I’m no Katha Pollitt. I’ve never met Katha Pollitt. Katha Pollitt is no friend of mine. But I can tell you, Katha Pollitt is channeling my website.
Pollit, a writer for The Nation, takes up some space on the Washington Monthly to rehash – again – the disparity between men and women writing political opinions.
Only I said it – almost all the women writing on the web said it – last month. And again last week. She says it today.

Ever weirder, Pollitt – who made her name as the in-house feminist at The Nation — makes no mention of any of the conversations that have taken place on the web. Not one line. Instead she concentrates on Susan Estich and Maureen Dowd.
Writing on a website, Pollitt takes the paper world to task. It’s bizarre.
It’s as if she’s taking to the web to let web readers know that The Nation and The Monthly are serious about this whole women thing. Really and truly they are. See. Here they are.
Sigh. Yes. There they are. I’m telling you, my world will never be the same.
The reason there aren’t more women writing opinion pieces are complicated and go to the heart of why we as a society don’t take women’s opinions and points of view seriously. It’s impossible to separate them from one another. That’s one reason why we shouldn’t try. But it’s both facile and silly to say it’s because submissions from men override submissions from women. That’s easily fixed. Particularly if you’re a woman editor.
Why aren’t Pollitt and Washington Monthly editor Amy Sullivan – who also contributed her bit to this debate — making a concentrated effort to recruit, print, encourage and distribute the work of women writers? Who are they – really – blaming here? Or are they instead congratulating themselves for making it through the tough filter that is the sexism inherent in political journalism, particularly political journalism on the left? It’s hard to tell, isn’t it?

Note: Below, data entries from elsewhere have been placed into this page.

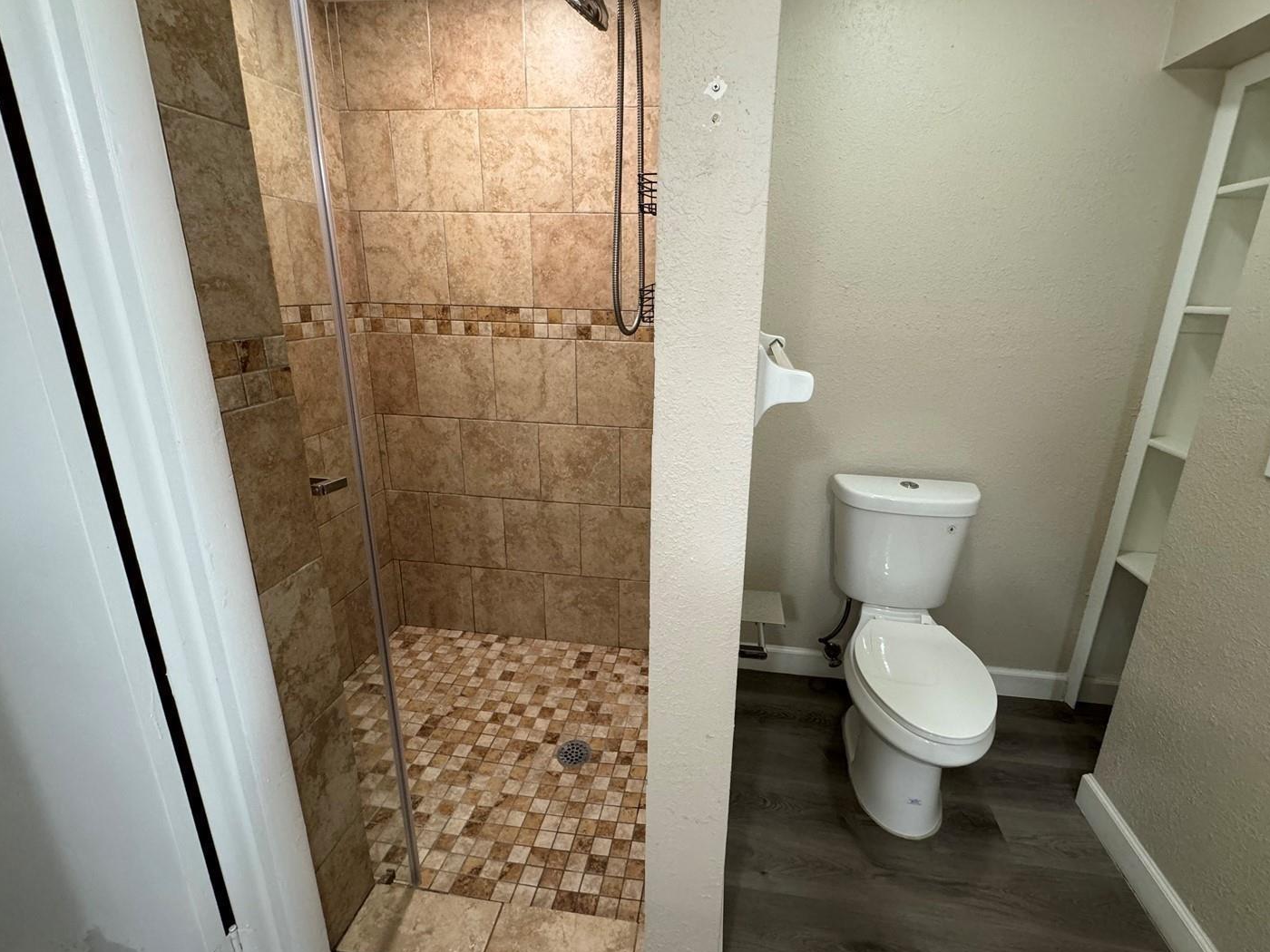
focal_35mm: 16
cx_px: 665
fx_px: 587
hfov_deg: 94.4
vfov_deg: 78.1
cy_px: 456
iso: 250
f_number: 2.2
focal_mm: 2.22
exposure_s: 1/60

This site will receive more than 75,000 visits by the end of this month mostly from women. My monthly circulation is beginning — just a beginning but nevertheless a start — to rival the Nation and The Monthly’s paper circulation. And many of my readers — twice what BlogAds has found in its survey of the Big Boy Blogs — are women.
They are here because they are not served by other, traditional publications. Pollitt doesn’t mean to but she surely shows us why.

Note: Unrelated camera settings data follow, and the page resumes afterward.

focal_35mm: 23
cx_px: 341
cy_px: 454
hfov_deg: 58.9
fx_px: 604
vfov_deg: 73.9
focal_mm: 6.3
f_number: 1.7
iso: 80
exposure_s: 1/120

UPDATE: My pal, Marc Cooper has some comments on all this girl talk and he gently takes me to task – as have some correspondents – for accusing Pollitt for holding up The Nation as a paragon of female hiring. Apart from its editor, Katrina vanden Heuvel, I am not as familiar with The Nation’s hierarchy as I used to be so, no, that’s not the point I was trying to make.
I was trying – once again – to get at the relationship that on-line writers have with their Big Media counterparts and I wasn’t as clear as I should have been in part because we’ve visited this territory: the tech-savvy v. the not-so-clued, East v. West Coasts. The attempt by print publications and their writers to classify the on-line world – particularly the unbranded, never-heard-of-’em on-line world – as filled with fruitcakes and nuts.

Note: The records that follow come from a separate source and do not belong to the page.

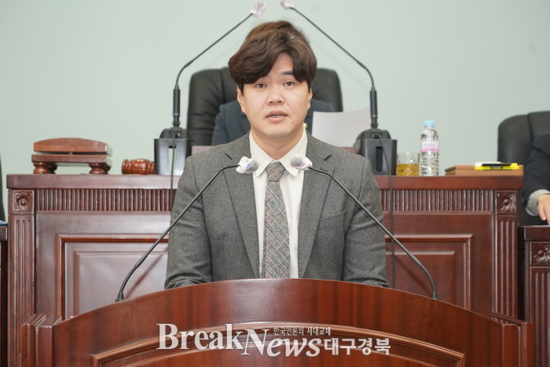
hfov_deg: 16.0
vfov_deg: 10.7
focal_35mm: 128
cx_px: 275
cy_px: 184
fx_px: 1956
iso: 3200
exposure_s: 1/160
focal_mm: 128
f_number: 6.3
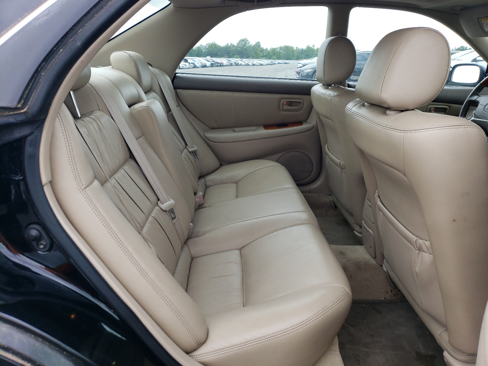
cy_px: 183
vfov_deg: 53.1
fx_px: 367
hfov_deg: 67.3
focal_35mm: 26
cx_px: 244
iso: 50
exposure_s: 1/400
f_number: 1.5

With all this guest appearance “blogging” and the cable networks interest, we are entering a new age of quasi-respectability for on-line writing. This is a welcome step. But if it continues the same old pattern and reassures the powerful of their top-order status, then we’ve really made no progress, have we? Handled correctly, this exposure can be great for everyone: Bigger audiences, better quality on-line writing, more advertising, blah, blah, blah. But in many cases it ends up being tokenism – a dip in, a look around, a shrug – what’s the big deal? – and quick move back to familiar territory: Print in all its fading glory. It’s great that Pollitt is exploring what’s going on on-line. I just wish she were adding to the debate we’re having instead of bringing a tired old back and forth about print to the vibrancy of the on-line world.